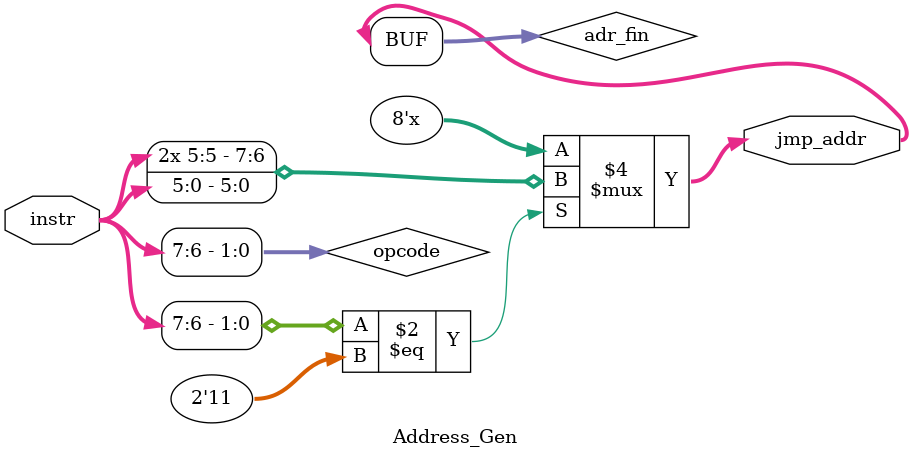
<source format=v>
`timescale 1ns / 1ps
module Address_Gen(
	input wire [7:0] instr,
	output wire [7:0] jmp_addr
    );
	wire [1:0] opcode = instr[7:6];
	reg [7:0] adr_fin;
	always@(*)
		begin
		if(opcode == 2'b11)
			begin
			adr_fin = {{2{instr[5]}},instr[5:0]};//sign extending the partial address.
			end
		else
			begin
			adr_fin = 8'bx;
			end
		end
	assign jmp_addr = adr_fin; 


endmodule

</source>
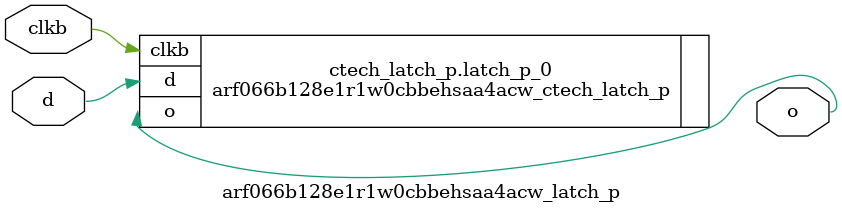
<source format=sv>

`ifndef ARF066B128E1R1W0CBBEHSAA4ACW_LATCH_P_SV
`define ARF066B128E1R1W0CBBEHSAA4ACW_LATCH_P_SV

module arf066b128e1r1w0cbbehsaa4acw_latch_p #
(
  parameter CTECH = 1
)
(
  output logic o,
  input  logic d,
  input  logic clkb
);

  if (CTECH == 1) begin: ctech_latch_p
    arf066b128e1r1w0cbbehsaa4acw_ctech_latch_p latch_p_0 (.o(o),.d(d),.clkb(clkb));
  end
  else begin
    always_latch begin
      if (~clkb) begin
        o <= d;
      end
    end
  end

endmodule // arf066b128e1r1w0cbbehsaa4acw_latch_p

`endif // ARF066B128E1R1W0CBBEHSAA4ACW_LATCH_P_SV
</source>
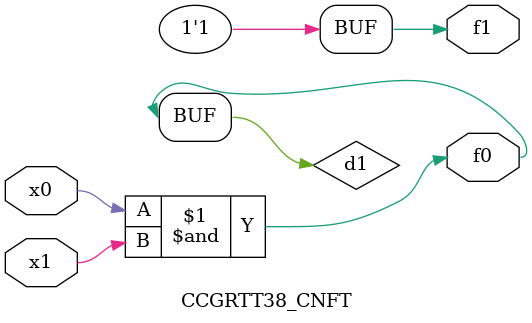
<source format=v>
module CCGRTT38_CNFT(
	input x0, x1,
	output f0, f1
);

	wire d1;

	assign f0 = d1;
	and (d1, x0, x1);
	assign f1 = 1'b1;
endmodule

</source>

_What you have to do_
Your answer must be one number: the count of lines in the entries that contain the string "logic".

_Exercise answer_
3